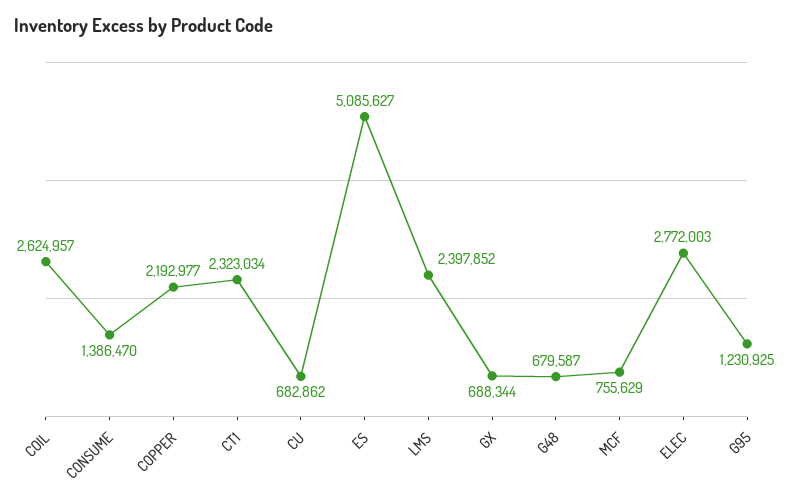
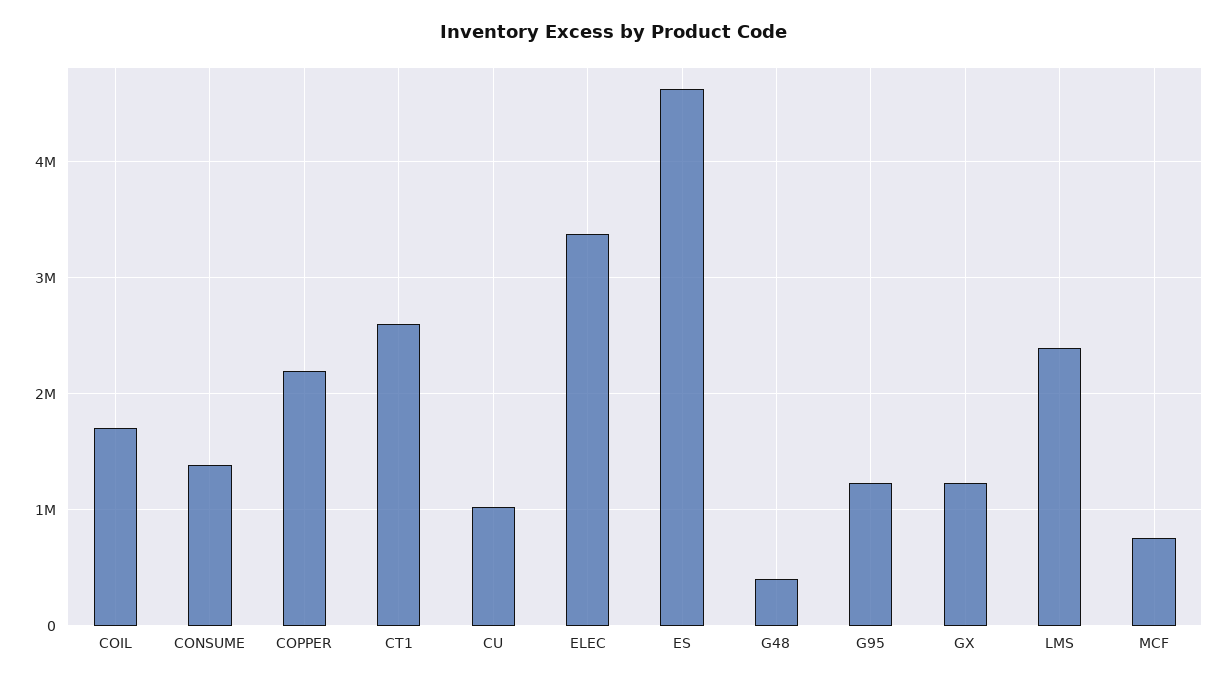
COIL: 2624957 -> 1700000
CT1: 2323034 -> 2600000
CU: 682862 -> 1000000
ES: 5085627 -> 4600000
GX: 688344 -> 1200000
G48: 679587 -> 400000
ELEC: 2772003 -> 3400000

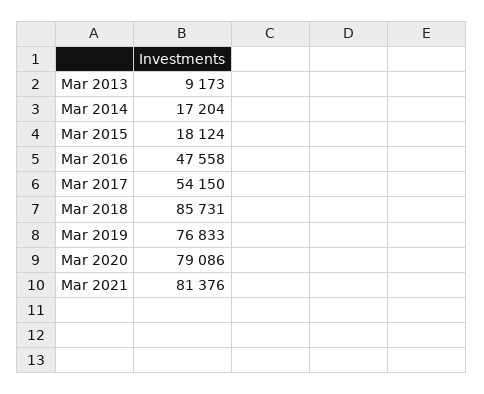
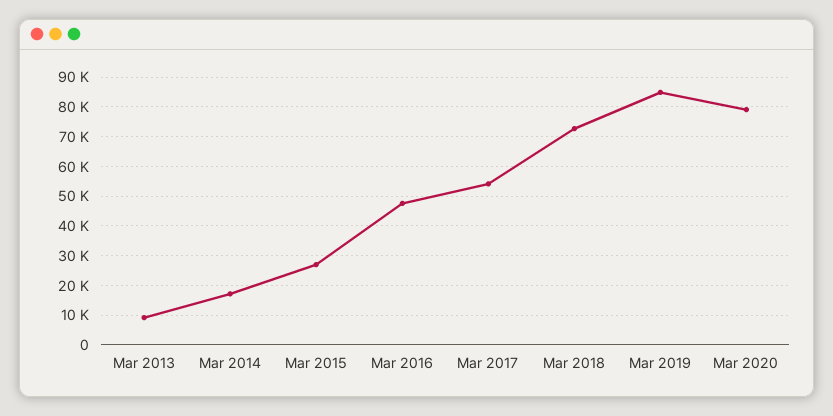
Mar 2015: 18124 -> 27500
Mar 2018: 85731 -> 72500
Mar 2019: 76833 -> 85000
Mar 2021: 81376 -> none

- _Task instructions_: From the entries above, output every line exactly and omit any image.

- _Answer for this exercise_:
COIL: 2624957 -> 1700000
CT1: 2323034 -> 2600000
CU: 682862 -> 1000000
ES: 5085627 -> 4600000
GX: 688344 -> 1200000
G48: 679587 -> 400000
ELEC: 2772003 -> 3400000

Mar 2015: 18124 -> 27500
Mar 2018: 85731 -> 72500
Mar 2019: 76833 -> 85000
Mar 2021: 81376 -> none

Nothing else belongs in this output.